= Beginning of Section =

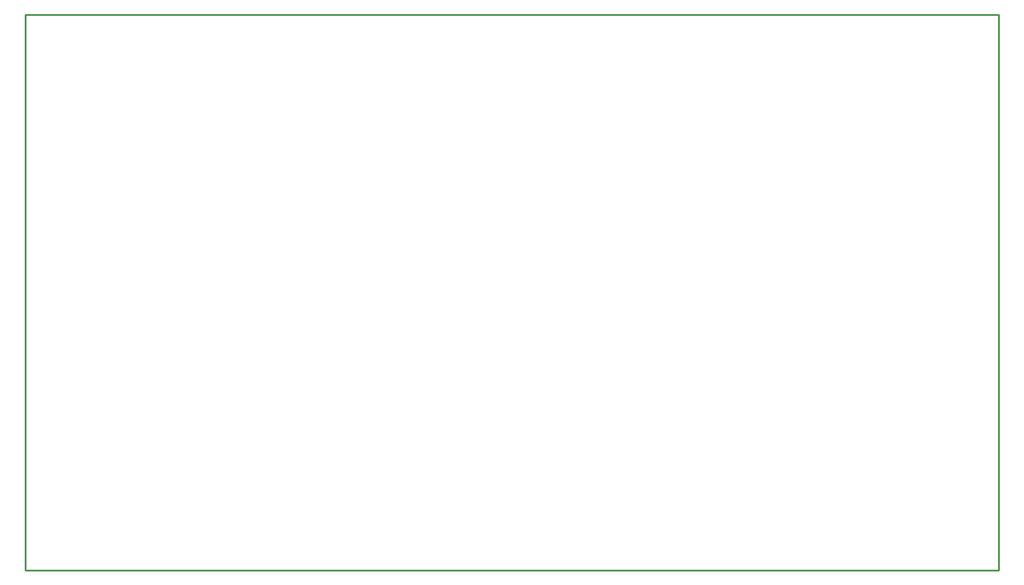
<source format=gbr>
G75*
%MOIN*%
%OFA0B0*%
%FSLAX25Y25*%
%IPPOS*%
%LPD*%
%AMOC8*
5,1,8,0,0,1.08239X$1,22.5*
%
%ADD10C,0.01000*%
D10*
X0032280Y0007437D02*
X0032280Y0322398D01*
X0583461Y0322398D01*
X0583461Y0007437D01*
X0032280Y0007437D01*
M02*

</source>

= End of Section =

§ **Written task**: Every line above should be reproduced exactly, please, with no pictures included.

§ **Response**:
<source format=gbr>
G75*
%MOIN*%
%OFA0B0*%
%FSLAX25Y25*%
%IPPOS*%
%LPD*%
%AMOC8*
5,1,8,0,0,1.08239X$1,22.5*
%
%ADD10C,0.01000*%
D10*
X0032280Y0007437D02*
X0032280Y0322398D01*
X0583461Y0322398D01*
X0583461Y0007437D01*
X0032280Y0007437D01*
M02*

</source>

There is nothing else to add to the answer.